Segment Start: DATASET CONTENT
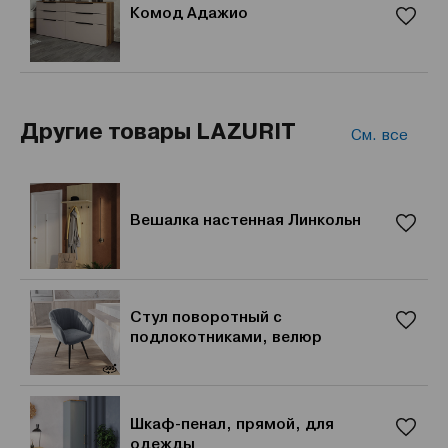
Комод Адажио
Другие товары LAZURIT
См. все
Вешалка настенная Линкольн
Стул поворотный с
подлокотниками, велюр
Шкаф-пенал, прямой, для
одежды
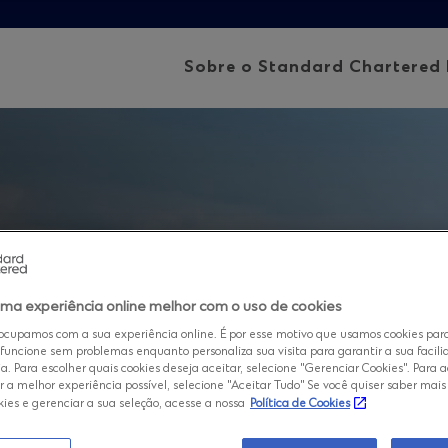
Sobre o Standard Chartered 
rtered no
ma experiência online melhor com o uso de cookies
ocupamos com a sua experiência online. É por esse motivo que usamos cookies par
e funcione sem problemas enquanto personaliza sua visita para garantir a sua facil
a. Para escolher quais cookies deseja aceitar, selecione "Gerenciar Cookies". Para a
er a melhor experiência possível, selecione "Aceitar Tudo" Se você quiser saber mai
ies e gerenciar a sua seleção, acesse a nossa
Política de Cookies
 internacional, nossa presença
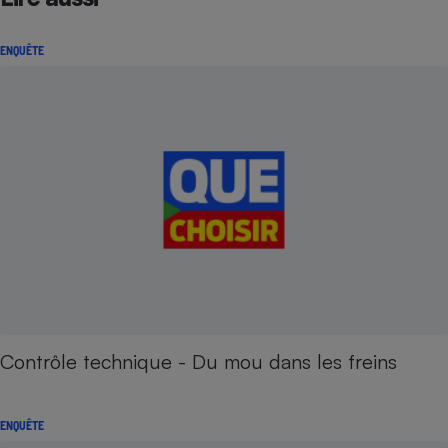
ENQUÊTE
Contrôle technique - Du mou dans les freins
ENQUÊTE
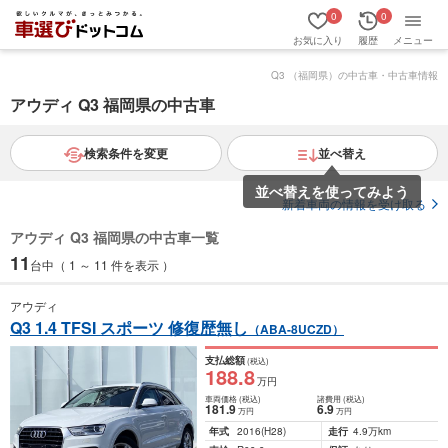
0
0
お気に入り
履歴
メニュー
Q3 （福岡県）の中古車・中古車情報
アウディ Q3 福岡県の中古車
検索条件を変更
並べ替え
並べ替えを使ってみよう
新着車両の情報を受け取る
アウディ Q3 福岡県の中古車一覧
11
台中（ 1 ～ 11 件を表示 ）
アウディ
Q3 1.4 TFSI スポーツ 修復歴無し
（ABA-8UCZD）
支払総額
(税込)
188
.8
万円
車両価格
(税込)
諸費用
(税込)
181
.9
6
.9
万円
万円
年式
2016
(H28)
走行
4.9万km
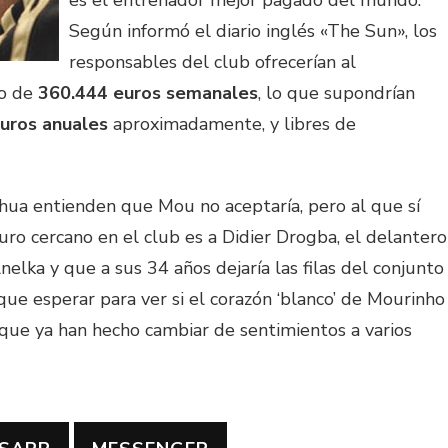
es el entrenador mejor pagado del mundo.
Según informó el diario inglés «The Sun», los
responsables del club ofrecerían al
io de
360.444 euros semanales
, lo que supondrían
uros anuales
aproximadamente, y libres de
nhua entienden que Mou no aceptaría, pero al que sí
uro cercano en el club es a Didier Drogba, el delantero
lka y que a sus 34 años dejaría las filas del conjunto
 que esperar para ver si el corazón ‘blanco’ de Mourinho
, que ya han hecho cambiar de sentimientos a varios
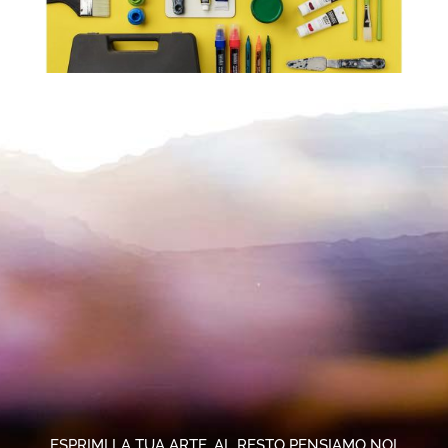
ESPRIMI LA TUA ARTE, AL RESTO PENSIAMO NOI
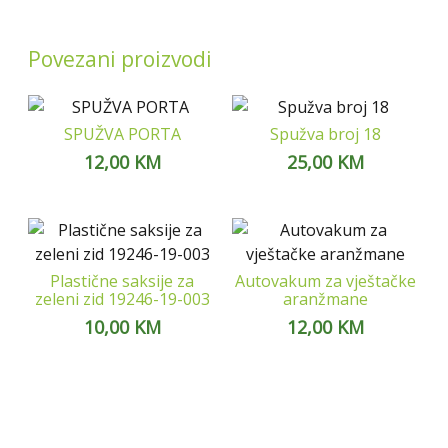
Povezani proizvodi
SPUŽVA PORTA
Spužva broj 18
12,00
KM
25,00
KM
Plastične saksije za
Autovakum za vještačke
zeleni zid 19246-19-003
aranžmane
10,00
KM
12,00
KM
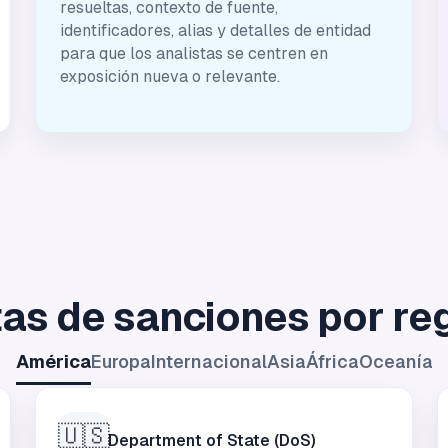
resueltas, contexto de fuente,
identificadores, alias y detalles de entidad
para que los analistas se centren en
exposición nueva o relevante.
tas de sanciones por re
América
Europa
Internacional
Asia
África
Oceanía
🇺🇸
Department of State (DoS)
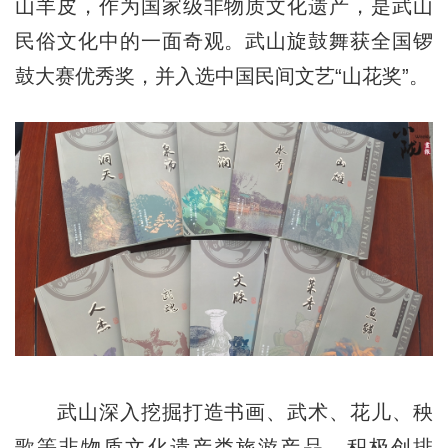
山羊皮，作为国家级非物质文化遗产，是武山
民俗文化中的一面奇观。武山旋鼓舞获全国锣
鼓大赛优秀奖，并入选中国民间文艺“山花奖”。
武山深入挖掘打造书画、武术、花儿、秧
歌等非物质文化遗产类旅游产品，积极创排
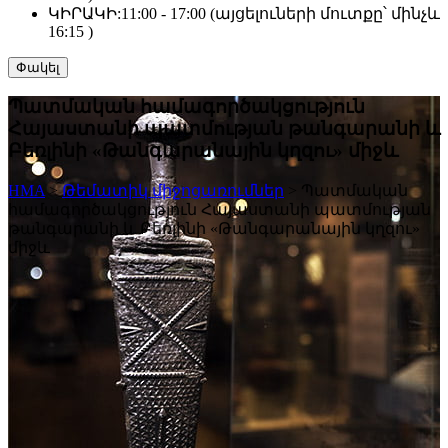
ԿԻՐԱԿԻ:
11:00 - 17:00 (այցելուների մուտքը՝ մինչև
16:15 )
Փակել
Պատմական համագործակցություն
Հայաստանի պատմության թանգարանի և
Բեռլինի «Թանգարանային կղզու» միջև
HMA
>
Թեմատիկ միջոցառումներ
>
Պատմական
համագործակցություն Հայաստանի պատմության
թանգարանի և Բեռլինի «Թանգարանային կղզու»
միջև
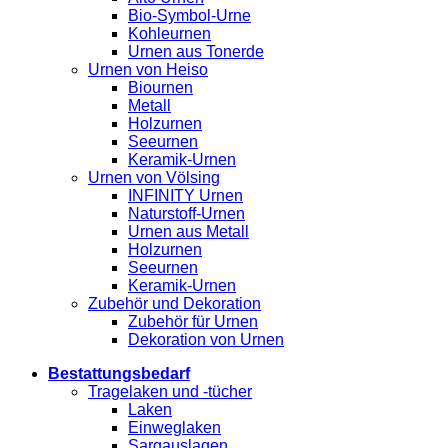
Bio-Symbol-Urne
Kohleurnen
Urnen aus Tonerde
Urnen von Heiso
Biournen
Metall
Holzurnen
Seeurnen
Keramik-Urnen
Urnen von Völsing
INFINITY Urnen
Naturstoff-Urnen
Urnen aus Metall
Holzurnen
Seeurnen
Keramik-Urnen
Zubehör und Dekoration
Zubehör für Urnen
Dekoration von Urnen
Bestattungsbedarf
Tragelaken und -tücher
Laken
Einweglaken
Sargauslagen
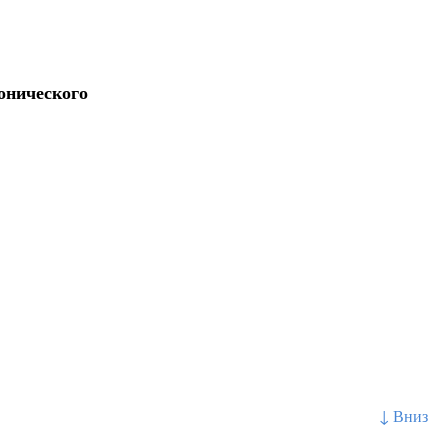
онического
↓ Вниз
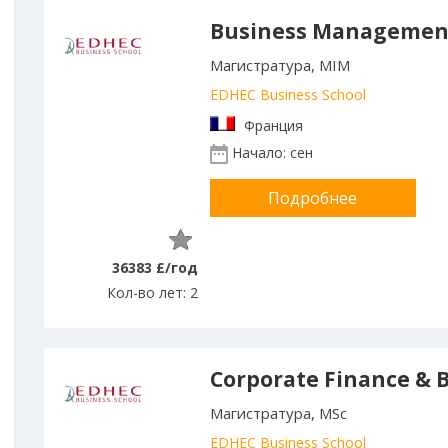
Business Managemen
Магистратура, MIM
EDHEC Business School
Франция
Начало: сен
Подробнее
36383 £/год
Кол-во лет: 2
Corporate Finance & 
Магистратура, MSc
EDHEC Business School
Segment End: DATASET CONTENT
• **REQUIREMENT**: Your task is to reproduce every record exactly while omitting the pictures.

• **RESPONSE AREA**:
Комод Адажио
Другие товары LAZURIT
См. все
Вешалка настенная Линкольн
Стул поворотный с
подлокотниками, велюр
Шкаф-пенал, прямой, для
одежды
Sobre o Standard Chartered 
rtered no
ma experiência online melhor com o uso de cookies
ocupamos com a sua experiência online. É por esse motivo que usamos cookies par
e funcione sem problemas enquanto personaliza sua visita para garantir a sua facil
a. Para escolher quais cookies deseja aceitar, selecione "Gerenciar Cookies". Para a
er a melhor experiência possível, selecione "Aceitar Tudo" Se você quiser saber mai
ies e gerenciar a sua seleção, acesse a nossa
Política de Cookies
 internacional, nossa presença
ENQUÊTE
Contrôle technique - Du mou dans les freins
ENQUÊTE
0
0
お気に入り
履歴
メニュー
Q3 （福岡県）の中古車・中古車情報
アウディ Q3 福岡県の中古車
検索条件を変更
並べ替え
並べ替えを使ってみよう
新着車両の情報を受け取る
アウディ Q3 福岡県の中古車一覧
11
台中（ 1 ～ 11 件を表示 ）
アウディ
Q3 1.4 TFSI スポーツ 修復歴無し
（ABA-8UCZD）
支払総額
(税込)
188
.8
万円
車両価格
(税込)
諸費用
(税込)
181
.9
6
.9
万円
万円
年式
2016
(H28)
走行
4.9万km
es el entrenador mejor pagado del mundo.
Según informó el diario inglés «The Sun», los
responsables del club ofrecerían al
io de
360.444 euros semanales
, lo que supondrían
uros anuales
aproximadamente, y libres de
nhua entienden que Mou no aceptaría, pero al que sí
uro cercano en el club es a Didier Drogba, el delantero
lka y que a sus 34 años dejaría las filas del conjunto
 que esperar para ver si el corazón ‘blanco’ de Mourinho
, que ya han hecho cambiar de sentimientos a varios
ESPRIMI LA TUA ARTE, AL RESTO PENSIAMO NOI
Povezani proizvodi
SPUŽVA PORTA
Spužva broj 18
12,00
KM
25,00
KM
Plastične saksije za
Autovakum za vještačke
zeleni zid 19246-19-003
aranžmane
10,00
KM
12,00
KM
resueltas, contexto de fuente,
identificadores, alias y detalles de entidad
para que los analistas se centren en
exposición nueva o relevante.
tas de sanciones por re
América
Europa
Internacional
Asia
África
Oceanía
🇺🇸
Department of State (DoS)
山羊皮，作为国家级非物质文化遗产，是武山
民俗文化中的一面奇观。武山旋鼓舞获全国锣
鼓大赛优秀奖，并入选中国民间文艺“山花奖”。
武山深入挖掘打造书画、武术、花儿、秧
歌等非物质文化遗产类旅游产品，积极创排
ԿԻՐԱԿԻ:
11:00 - 17:00 (այցելուների մուտքը՝ մինչև
16:15 )
Փակել
Պատմական համագործակցություն
Հայաստանի պատմության թանգարանի և
Բեռլինի «Թանգարանային կղզու» միջև
HMA
>
Թեմատիկ միջոցառումներ
>
Պատմական
համագործակցություն Հայաստանի պատմության
թանգարանի և Բեռլինի «Թանգարանային կղզու»
միջև
Bio-Symbol-Urne
Kohleurnen
Urnen aus Tonerde
Urnen von Heiso
Biournen
Metall
Holzurnen
Seeurnen
Keramik-Urnen
Urnen von Völsing
INFINITY Urnen
Naturstoff-Urnen
Urnen aus Metall
Holzurnen
Seeurnen
Keramik-Urnen
Zubehör und Dekoration
Zubehör für Urnen
Dekoration von Urnen
Bestattungsbedarf
Tragelaken und -tücher
Laken
Einweglaken
Sargauslagen
онического
↓ Вниз
Business Managemen
Магистратура, MIM
EDHEC Business School
Франция
Начало: сен
Подробнее
36383 £/год
Кол-во лет: 2
Corporate Finance & 
Магистратура, MSc
EDHEC Business School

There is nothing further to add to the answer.